### What you have to do
Look through the listing below, find every line with the string "goederen", and copy it.
★ ★ ★
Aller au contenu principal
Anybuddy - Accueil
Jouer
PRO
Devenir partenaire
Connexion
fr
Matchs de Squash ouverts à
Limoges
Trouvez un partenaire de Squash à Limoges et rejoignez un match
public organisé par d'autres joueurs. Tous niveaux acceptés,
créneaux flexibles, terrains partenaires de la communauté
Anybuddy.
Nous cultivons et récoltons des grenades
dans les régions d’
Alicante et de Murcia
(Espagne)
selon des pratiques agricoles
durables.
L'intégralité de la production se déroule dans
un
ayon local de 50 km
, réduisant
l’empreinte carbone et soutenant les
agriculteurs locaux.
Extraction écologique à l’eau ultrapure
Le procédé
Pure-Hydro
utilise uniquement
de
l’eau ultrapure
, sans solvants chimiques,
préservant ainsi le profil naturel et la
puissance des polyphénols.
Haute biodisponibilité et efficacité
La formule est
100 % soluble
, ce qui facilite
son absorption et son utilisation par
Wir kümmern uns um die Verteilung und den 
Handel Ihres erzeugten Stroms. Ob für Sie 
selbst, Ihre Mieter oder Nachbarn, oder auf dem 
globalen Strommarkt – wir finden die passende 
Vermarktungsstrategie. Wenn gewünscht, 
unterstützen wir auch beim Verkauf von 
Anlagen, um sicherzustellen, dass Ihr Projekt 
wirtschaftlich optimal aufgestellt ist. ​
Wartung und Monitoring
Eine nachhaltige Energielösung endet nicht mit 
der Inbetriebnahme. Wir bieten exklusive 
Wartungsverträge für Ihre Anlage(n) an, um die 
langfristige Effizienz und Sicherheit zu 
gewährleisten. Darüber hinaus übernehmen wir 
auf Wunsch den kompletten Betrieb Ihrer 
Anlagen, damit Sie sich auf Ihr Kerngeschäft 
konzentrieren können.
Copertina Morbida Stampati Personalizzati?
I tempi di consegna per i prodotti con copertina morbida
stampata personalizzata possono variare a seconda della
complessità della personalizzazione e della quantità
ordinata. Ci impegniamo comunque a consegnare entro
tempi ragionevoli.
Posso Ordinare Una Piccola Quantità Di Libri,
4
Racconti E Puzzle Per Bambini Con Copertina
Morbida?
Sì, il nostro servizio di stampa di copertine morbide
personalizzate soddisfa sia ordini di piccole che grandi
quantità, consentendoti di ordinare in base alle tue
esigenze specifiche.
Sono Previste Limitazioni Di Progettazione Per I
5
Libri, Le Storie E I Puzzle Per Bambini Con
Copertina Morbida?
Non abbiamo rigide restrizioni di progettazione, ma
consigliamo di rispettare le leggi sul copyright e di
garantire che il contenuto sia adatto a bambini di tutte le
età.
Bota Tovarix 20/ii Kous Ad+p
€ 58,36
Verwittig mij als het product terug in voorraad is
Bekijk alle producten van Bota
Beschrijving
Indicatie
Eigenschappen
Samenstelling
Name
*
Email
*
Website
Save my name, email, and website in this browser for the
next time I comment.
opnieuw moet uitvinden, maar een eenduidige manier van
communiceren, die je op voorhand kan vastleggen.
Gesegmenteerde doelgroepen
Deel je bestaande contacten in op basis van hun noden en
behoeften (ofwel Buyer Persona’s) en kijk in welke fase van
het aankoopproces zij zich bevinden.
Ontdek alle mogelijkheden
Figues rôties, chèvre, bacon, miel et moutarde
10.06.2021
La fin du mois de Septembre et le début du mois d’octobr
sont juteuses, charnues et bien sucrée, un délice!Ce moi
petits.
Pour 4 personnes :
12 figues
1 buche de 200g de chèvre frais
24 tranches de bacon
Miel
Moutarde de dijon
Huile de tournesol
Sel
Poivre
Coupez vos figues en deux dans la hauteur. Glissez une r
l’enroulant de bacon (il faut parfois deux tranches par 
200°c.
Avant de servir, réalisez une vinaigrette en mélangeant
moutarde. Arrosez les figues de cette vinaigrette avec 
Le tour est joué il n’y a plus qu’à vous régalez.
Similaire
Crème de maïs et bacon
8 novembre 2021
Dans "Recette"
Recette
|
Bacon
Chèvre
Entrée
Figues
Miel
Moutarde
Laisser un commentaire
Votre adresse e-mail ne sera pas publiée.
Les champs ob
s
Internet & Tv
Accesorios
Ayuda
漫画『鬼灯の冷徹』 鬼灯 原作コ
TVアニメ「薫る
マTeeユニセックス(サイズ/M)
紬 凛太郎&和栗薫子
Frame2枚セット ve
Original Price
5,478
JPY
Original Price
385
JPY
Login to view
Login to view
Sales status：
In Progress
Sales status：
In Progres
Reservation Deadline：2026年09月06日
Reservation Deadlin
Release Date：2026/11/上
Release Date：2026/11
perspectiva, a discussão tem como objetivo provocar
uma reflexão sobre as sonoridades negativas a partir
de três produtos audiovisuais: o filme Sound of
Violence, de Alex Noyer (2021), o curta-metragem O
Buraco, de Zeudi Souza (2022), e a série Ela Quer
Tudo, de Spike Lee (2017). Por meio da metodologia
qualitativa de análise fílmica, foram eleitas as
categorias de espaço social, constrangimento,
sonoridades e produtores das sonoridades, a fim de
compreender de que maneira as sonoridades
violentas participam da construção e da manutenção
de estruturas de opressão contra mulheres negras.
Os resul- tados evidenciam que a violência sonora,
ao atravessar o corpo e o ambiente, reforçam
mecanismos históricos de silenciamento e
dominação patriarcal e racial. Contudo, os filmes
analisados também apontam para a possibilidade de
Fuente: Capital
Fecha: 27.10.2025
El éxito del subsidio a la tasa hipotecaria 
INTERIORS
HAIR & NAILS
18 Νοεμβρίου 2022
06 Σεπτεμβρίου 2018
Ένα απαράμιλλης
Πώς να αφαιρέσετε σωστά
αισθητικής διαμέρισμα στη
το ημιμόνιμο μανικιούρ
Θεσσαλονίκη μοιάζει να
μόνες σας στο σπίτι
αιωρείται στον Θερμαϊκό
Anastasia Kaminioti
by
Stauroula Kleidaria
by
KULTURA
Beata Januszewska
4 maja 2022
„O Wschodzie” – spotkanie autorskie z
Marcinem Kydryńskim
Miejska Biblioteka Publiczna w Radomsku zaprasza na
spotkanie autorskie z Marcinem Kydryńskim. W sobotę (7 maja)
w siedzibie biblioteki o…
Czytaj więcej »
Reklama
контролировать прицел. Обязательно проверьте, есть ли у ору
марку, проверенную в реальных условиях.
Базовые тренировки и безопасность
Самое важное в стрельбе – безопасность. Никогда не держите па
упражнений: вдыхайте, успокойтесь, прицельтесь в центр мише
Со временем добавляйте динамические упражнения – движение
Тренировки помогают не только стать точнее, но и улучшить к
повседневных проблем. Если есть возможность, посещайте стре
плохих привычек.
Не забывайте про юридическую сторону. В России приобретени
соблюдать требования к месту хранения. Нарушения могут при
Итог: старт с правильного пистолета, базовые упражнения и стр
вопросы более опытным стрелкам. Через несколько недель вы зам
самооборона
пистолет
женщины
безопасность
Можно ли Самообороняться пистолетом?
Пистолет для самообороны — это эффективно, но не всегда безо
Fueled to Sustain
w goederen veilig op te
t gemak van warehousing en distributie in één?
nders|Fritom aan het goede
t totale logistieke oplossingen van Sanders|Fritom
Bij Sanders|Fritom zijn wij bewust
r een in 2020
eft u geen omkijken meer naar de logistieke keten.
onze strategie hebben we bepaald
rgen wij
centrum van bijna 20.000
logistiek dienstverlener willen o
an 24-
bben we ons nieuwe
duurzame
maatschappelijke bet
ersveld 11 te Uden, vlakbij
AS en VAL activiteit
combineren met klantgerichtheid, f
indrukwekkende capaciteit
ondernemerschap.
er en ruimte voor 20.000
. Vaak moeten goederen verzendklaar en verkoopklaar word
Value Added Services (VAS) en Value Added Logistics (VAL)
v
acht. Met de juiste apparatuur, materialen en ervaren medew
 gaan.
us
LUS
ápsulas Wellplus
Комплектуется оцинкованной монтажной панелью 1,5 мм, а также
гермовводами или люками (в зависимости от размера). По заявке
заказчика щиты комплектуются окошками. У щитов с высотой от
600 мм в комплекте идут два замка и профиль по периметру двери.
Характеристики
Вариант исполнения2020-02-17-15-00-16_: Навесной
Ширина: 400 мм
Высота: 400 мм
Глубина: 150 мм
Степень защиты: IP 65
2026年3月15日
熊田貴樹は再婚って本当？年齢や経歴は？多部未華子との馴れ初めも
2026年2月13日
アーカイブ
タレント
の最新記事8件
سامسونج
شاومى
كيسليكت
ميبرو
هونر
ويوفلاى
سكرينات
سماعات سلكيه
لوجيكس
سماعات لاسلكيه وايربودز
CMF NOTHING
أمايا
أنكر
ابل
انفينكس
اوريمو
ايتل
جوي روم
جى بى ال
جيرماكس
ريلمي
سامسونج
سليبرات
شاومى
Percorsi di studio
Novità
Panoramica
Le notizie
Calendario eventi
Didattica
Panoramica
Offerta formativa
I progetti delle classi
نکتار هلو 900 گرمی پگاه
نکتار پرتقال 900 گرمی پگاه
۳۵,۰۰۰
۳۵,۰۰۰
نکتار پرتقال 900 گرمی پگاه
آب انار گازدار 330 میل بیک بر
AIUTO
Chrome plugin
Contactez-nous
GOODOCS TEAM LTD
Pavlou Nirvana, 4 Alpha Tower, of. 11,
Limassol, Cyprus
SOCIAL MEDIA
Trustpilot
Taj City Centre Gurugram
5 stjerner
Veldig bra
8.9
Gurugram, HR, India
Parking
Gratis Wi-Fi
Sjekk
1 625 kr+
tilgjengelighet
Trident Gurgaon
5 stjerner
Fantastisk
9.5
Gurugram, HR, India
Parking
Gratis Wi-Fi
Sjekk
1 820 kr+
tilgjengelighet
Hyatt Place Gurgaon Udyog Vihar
★ ★ ★
### Result for this task
w goederen veilig op te
. Vaak moeten goederen verzendklaar en verkoopklaar word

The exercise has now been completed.